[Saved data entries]
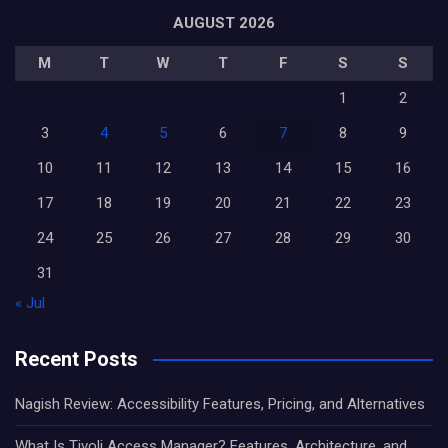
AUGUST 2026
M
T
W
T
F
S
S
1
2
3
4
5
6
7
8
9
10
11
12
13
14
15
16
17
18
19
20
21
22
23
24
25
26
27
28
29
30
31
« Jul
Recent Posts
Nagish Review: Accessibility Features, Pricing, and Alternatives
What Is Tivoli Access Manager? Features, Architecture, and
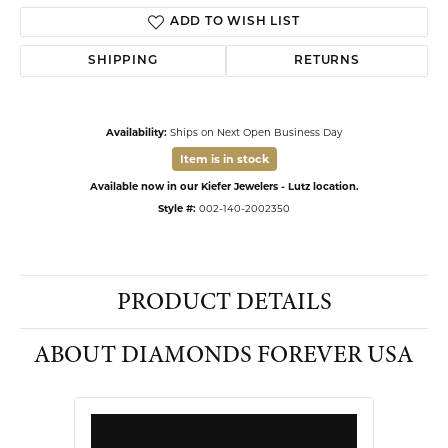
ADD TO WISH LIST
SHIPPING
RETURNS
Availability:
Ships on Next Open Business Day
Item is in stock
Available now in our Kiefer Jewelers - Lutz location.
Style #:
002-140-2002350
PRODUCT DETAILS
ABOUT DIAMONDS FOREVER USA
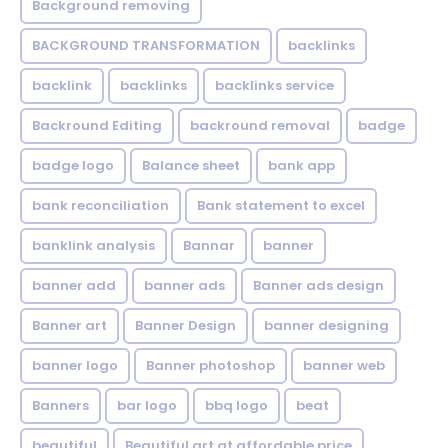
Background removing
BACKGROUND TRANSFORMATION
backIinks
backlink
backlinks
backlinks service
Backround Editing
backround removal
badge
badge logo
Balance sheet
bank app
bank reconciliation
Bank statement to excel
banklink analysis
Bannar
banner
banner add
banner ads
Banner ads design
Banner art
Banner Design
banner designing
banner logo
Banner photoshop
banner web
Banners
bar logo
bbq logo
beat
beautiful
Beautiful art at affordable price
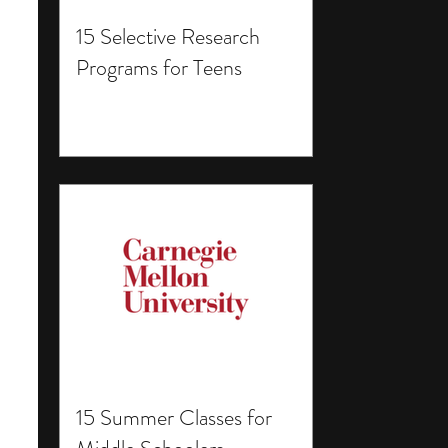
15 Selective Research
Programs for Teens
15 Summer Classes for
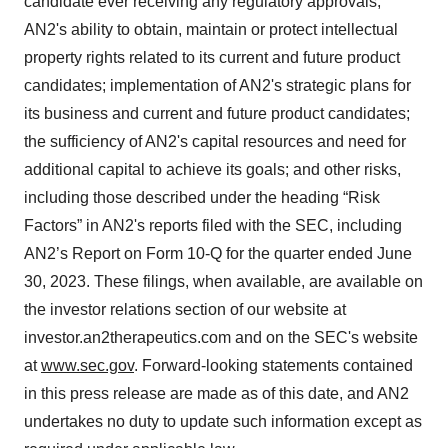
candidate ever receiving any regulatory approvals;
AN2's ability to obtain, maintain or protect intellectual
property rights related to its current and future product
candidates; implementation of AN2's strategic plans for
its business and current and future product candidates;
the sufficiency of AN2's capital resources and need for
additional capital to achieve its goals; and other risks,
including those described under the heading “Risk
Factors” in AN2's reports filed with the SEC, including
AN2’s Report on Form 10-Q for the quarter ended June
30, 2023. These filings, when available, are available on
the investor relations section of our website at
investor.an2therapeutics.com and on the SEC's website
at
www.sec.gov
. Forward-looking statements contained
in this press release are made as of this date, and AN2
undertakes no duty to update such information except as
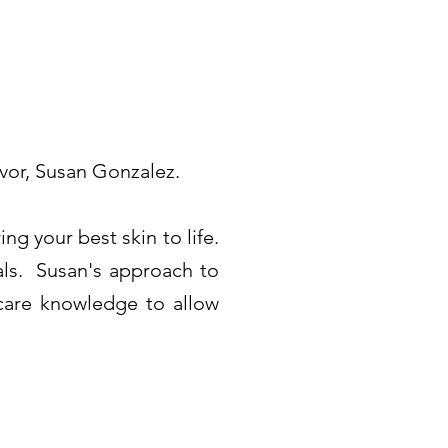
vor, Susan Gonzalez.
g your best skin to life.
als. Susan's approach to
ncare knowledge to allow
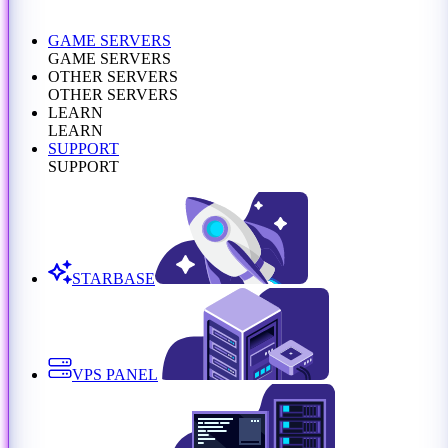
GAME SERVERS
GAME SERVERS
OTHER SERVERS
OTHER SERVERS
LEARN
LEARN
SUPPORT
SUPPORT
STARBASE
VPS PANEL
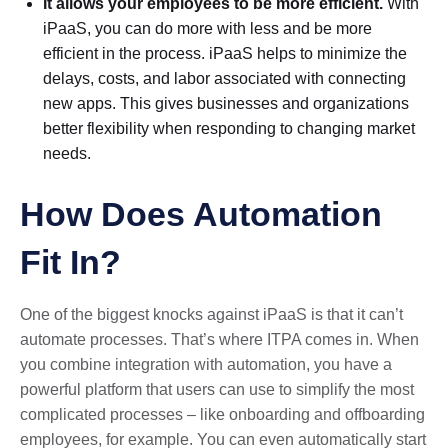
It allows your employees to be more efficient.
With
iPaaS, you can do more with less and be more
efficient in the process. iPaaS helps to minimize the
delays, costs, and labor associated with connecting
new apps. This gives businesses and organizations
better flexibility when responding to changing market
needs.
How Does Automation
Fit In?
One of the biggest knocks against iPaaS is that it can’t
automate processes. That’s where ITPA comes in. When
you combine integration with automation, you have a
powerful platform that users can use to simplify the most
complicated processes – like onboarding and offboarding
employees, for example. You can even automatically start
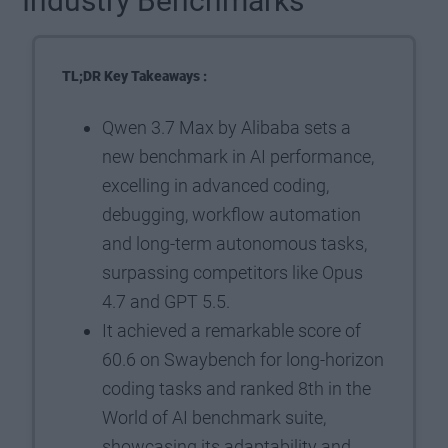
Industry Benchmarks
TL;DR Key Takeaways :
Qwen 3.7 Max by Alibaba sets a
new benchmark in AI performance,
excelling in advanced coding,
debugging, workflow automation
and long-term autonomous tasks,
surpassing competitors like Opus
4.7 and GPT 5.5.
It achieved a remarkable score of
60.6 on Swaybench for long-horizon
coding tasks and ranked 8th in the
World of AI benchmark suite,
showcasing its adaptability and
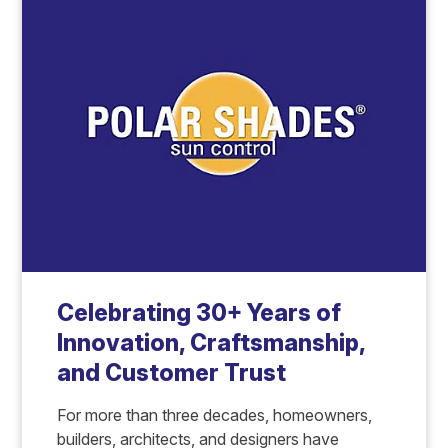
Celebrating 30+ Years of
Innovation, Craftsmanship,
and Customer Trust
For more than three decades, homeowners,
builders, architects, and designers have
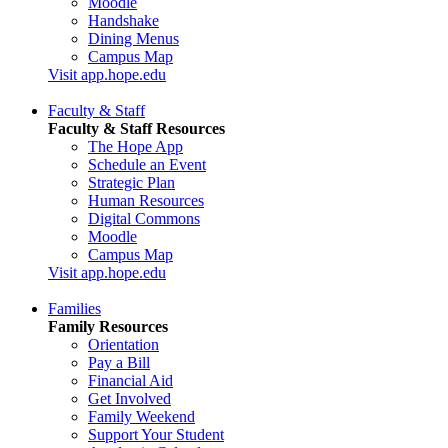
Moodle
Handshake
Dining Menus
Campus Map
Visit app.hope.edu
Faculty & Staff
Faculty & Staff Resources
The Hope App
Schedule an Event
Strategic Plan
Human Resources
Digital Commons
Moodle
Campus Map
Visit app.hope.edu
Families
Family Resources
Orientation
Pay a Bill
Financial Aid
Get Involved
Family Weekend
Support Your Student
==
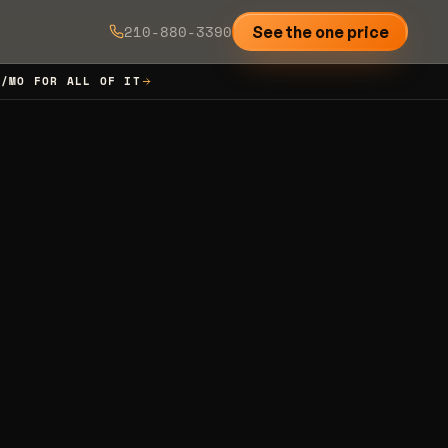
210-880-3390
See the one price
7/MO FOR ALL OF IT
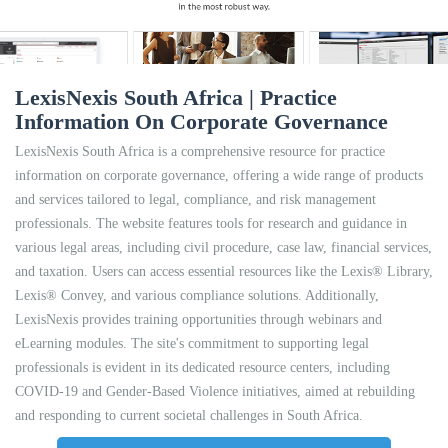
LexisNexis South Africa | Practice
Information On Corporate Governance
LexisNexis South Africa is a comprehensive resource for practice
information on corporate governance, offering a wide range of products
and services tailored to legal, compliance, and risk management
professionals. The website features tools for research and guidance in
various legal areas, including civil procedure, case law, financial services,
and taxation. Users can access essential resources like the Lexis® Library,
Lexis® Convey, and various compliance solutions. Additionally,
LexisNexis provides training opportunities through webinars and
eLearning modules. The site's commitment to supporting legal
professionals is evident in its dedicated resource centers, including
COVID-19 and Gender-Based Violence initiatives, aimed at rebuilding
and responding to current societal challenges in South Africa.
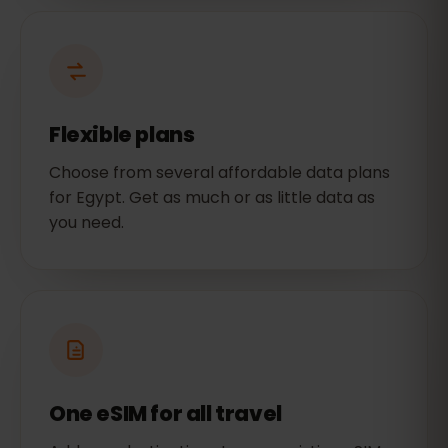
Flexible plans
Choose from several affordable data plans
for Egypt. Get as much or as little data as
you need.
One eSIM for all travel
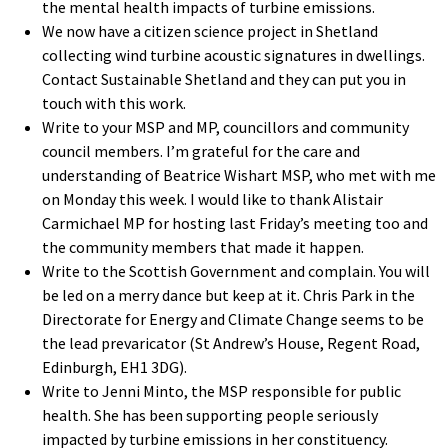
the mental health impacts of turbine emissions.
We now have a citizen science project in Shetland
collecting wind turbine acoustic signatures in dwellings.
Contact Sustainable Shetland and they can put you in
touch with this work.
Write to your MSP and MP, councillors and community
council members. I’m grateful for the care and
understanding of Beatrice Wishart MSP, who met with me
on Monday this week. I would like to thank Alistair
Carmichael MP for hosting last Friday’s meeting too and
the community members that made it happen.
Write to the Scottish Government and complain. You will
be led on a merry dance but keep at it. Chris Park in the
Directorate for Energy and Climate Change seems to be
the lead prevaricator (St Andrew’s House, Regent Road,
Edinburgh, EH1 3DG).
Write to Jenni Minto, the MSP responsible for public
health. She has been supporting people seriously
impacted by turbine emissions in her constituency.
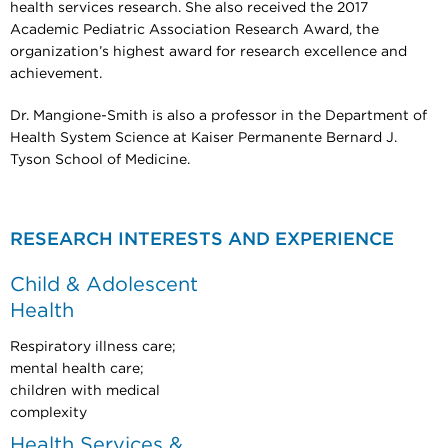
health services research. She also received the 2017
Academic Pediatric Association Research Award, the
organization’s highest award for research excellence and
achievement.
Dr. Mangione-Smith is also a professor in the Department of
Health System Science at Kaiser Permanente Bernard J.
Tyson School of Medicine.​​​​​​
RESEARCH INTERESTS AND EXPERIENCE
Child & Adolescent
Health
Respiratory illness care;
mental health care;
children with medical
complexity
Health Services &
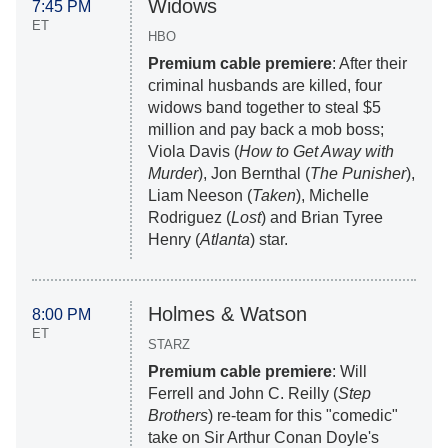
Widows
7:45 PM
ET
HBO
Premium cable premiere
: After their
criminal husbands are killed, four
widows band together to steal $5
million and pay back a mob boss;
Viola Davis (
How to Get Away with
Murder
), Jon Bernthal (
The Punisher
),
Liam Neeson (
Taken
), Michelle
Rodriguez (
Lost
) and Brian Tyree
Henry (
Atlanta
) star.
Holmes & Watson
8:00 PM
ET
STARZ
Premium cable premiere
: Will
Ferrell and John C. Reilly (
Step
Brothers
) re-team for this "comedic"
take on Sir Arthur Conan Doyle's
---
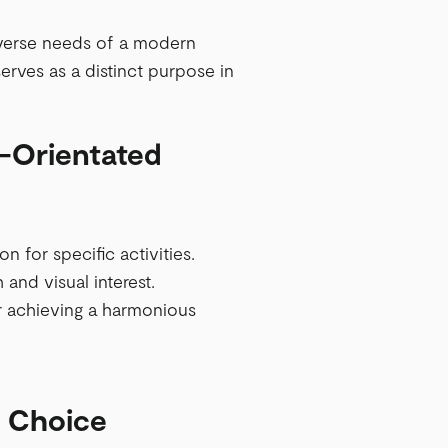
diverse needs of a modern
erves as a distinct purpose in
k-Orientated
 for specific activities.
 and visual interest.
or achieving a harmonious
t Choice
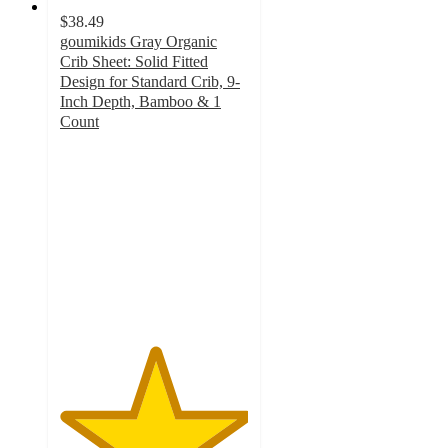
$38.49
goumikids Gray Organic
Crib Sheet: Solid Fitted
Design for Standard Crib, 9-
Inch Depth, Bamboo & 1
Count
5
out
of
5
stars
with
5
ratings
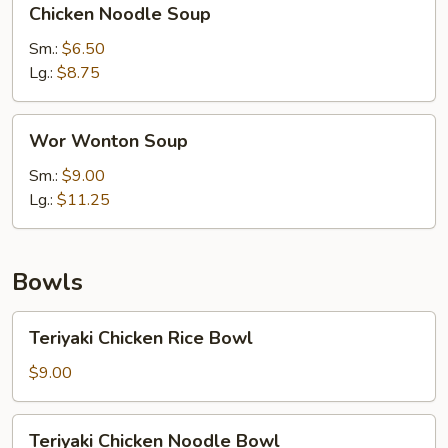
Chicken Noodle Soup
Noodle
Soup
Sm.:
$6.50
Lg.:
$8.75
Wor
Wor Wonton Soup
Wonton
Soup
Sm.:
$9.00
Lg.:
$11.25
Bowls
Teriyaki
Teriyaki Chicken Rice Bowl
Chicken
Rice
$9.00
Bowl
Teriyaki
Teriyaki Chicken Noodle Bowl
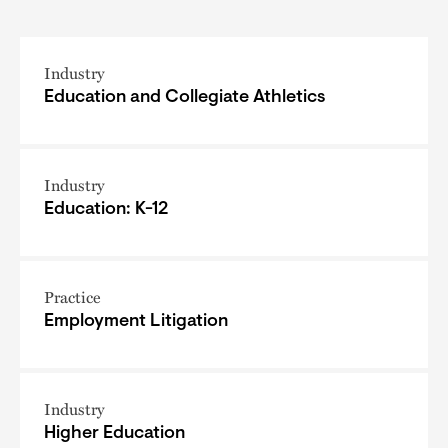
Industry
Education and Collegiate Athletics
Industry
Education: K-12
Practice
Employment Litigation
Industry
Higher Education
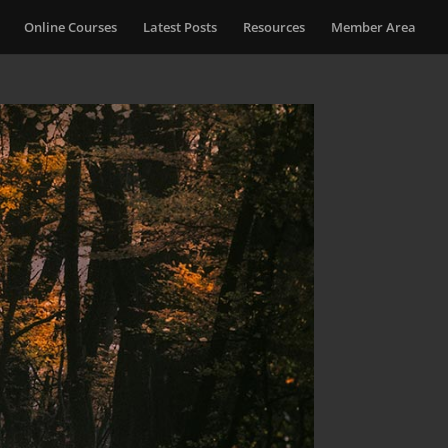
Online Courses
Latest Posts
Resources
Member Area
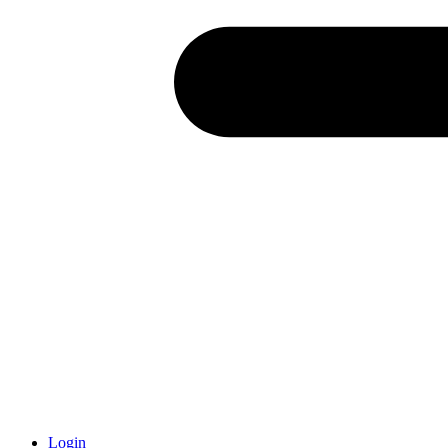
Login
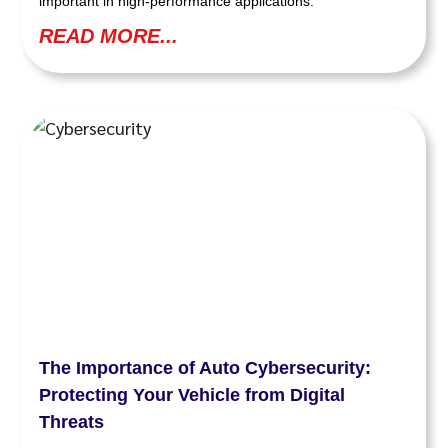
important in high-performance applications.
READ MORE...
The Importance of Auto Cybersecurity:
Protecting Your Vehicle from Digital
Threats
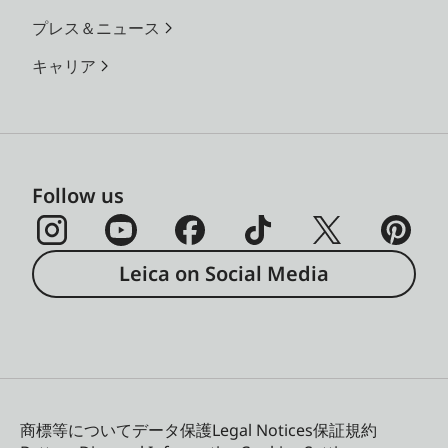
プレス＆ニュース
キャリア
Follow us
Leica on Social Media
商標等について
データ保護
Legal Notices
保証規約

- _What you will do_: When you reach the line containing "AUGUST 2026" in the entries above, begin restating word for word, and stop once the line containing "Ships on Next Open Business Day" has been given. Omit the pictures.

- _Expected output_:
AUGUST 2026
M
T
W
T
F
S
S
1
2
3
4
5
6
7
8
9
10
11
12
13
14
15
16
17
18
19
20
21
22
23
24
25
26
27
28
29
30
31
« Jul
Recent Posts
Nagish Review: Accessibility Features, Pricing, and Alternatives
What Is Tivoli Access Manager? Features, Architecture, and
ADD TO WISH LIST
SHIPPING
RETURNS
Availability:
Ships on Next Open Business Day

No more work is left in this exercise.